▸ **FRAGMENTO**
────────────────────

Nadia (37) conoció entonces a Waldo (39) una mañana fresca de un día de semana. Su marido Sergio estaba en Buenos Aires, sus hijos dormían y la empleada había salido a hacer las compras a la verdulería. Ella lo atendió en bata. Como estaba en patas, antes de abrirle, se puso unas alpargatas blancas. Se acuerda de todo con detalle. “Menos sexy imposible”, dice riendo porque Nadia jamás perdió el humor. Waldo era un bombón, asegura. Tostado, de cutis ajado por el sol con profundas arrugas que rodeaban unos mansos ojos verdes. Llevaba unos jeans claros y una remera celeste estampada. Arregló el desagüe y, en media hora, se fue no sin antes tomar un mate amargo de parado que le había ofrecido la dueña de casa. Después de cobrar por su trabajo y antes de cerrar la puerta le dejó una tarjetita colorada y verde con todos sus datos. Por si había algún otro inconveniente de plomería.

────────────────────

▸ **DATOS DISPONIBLES**
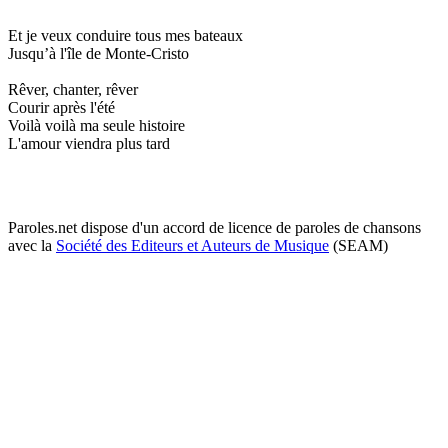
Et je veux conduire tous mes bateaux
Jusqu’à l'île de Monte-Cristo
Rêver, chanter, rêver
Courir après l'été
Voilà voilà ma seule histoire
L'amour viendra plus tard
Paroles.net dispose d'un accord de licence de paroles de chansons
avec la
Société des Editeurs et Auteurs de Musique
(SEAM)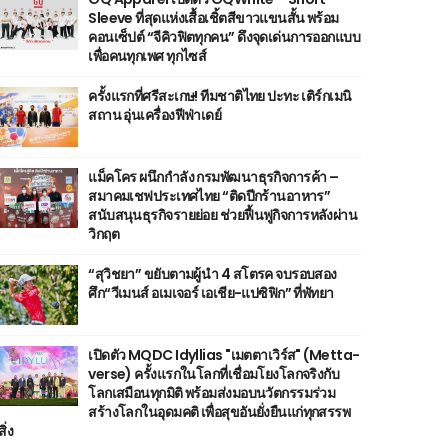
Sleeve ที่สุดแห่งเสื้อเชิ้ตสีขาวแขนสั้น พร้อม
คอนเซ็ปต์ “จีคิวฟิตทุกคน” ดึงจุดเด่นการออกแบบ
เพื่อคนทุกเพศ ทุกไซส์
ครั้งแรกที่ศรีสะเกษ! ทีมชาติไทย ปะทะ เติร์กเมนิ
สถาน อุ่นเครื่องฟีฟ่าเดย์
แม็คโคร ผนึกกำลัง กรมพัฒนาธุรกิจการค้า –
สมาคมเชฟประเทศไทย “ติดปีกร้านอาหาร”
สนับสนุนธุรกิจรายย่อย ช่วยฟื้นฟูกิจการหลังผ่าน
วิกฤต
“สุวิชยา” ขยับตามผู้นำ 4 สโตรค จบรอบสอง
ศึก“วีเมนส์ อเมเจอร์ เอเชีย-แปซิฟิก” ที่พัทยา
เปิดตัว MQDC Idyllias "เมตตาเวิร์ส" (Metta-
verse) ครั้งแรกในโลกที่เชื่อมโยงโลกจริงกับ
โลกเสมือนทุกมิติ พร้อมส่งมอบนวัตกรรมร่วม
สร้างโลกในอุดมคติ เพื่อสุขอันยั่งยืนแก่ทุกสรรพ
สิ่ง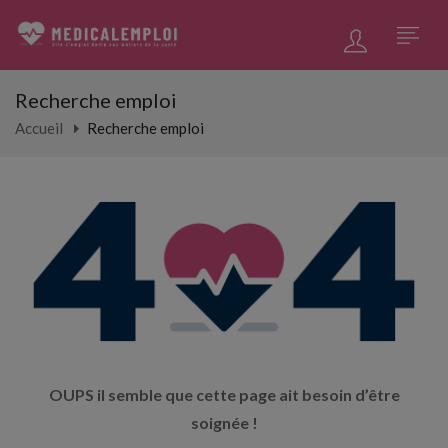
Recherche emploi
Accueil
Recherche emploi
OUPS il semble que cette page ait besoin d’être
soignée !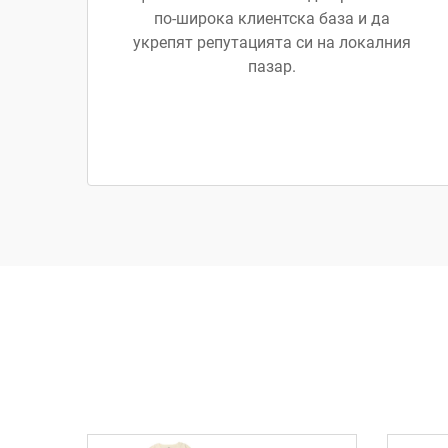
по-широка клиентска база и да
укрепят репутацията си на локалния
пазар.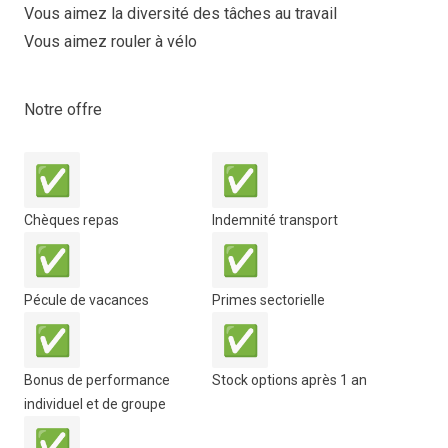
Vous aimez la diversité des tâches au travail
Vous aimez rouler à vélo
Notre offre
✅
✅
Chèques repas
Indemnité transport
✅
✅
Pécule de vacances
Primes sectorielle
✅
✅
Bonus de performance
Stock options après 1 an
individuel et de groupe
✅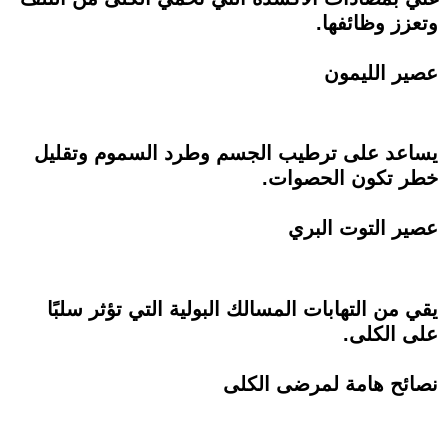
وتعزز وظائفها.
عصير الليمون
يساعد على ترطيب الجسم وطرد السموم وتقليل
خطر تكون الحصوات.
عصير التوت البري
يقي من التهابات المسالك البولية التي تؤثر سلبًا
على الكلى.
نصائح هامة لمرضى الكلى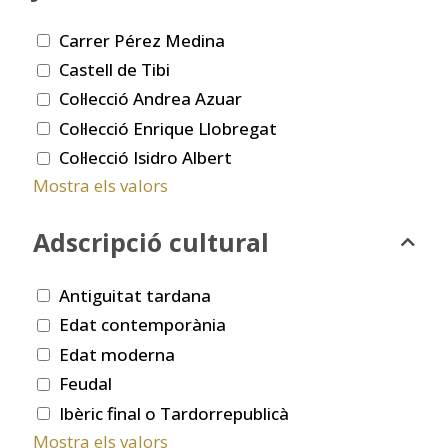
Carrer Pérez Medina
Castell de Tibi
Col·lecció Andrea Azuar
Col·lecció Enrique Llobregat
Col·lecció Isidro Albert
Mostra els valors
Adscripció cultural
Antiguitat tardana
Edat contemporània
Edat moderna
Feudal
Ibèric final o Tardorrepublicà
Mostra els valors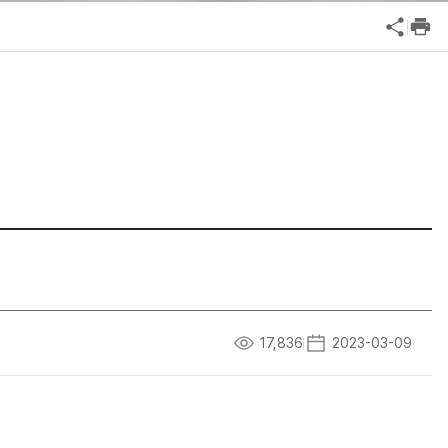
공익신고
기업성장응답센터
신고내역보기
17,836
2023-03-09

────────────────────

▸ **QUÉ HACER**
Indica si cada afirmación coincide con el fragmento. Responde sí o no y cita entre comillas las palabras del fragmento que lo deciden. (a) Waldo fue a la casa un fin de semana. (b) Nadia se puso unas alpargatas antes de abrir la puerta. (c) Waldo se tomó el mate sentado. Para responder, usa solo el fragmento.

▸ **TU RESPUESTA**
(a) No: "una mañana fresca de un día de semana".
(b) Sí: "antes de abrirle, se puso unas alpargatas blancas".
(c) No: "tomar un mate amargo de parado".